**The problem**
Please return each line in the data below that contains the string "value".

[Short-answer chart tasks]
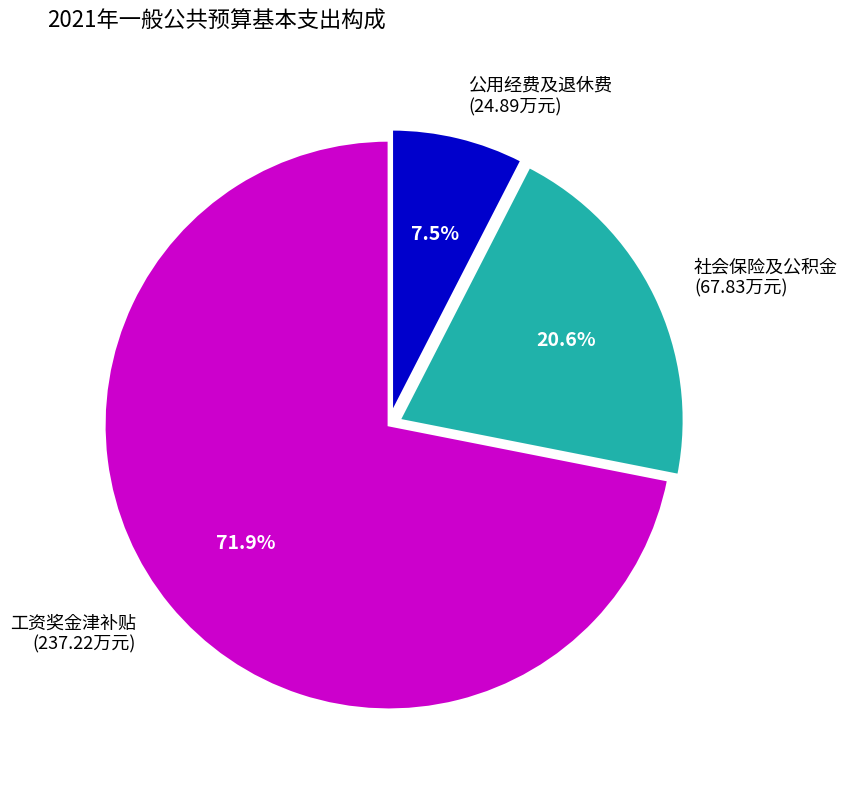

Rank the categories by value from highest to lowest.

工资奖金津补贴 (237.22万元), 社会保险及公积金 (67.83万元), 公用经费及退休费 (24.89万元)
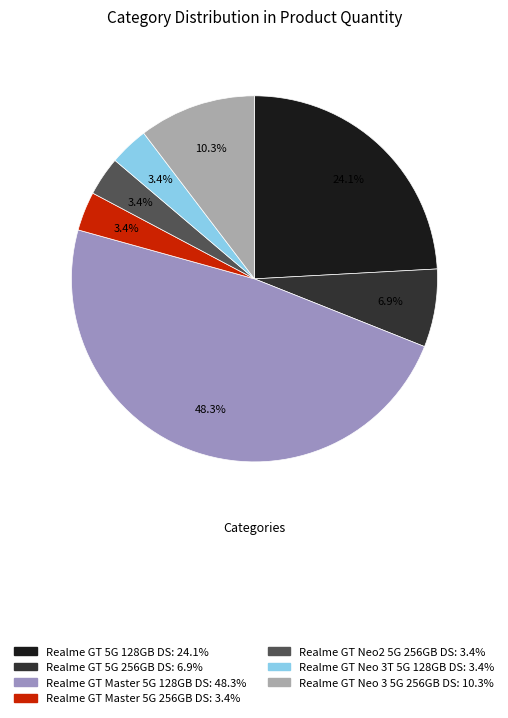

What is the ratio of the value at Realme GT Neo 3T 5G 128GB DS to the value at Realme GT 5G 256GB DS?

0.5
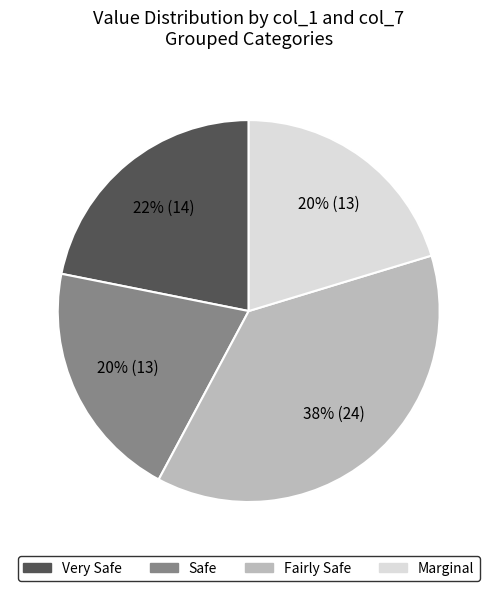

Is there a majority slice in this chart?

No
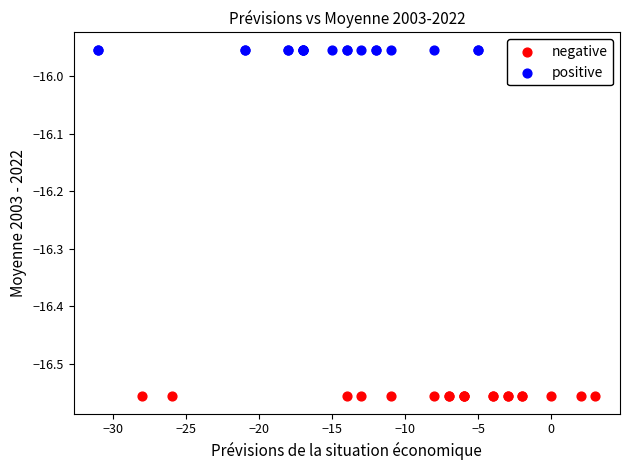

Which series contains the highest Y value?

positive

**Exercise answer**
Rank the categories by value from highest to lowest.
What is the ratio of the value at Realme GT Neo 3T 5G 128GB DS to the value at Realme GT 5G 256GB DS?
Which series contains the highest Y value?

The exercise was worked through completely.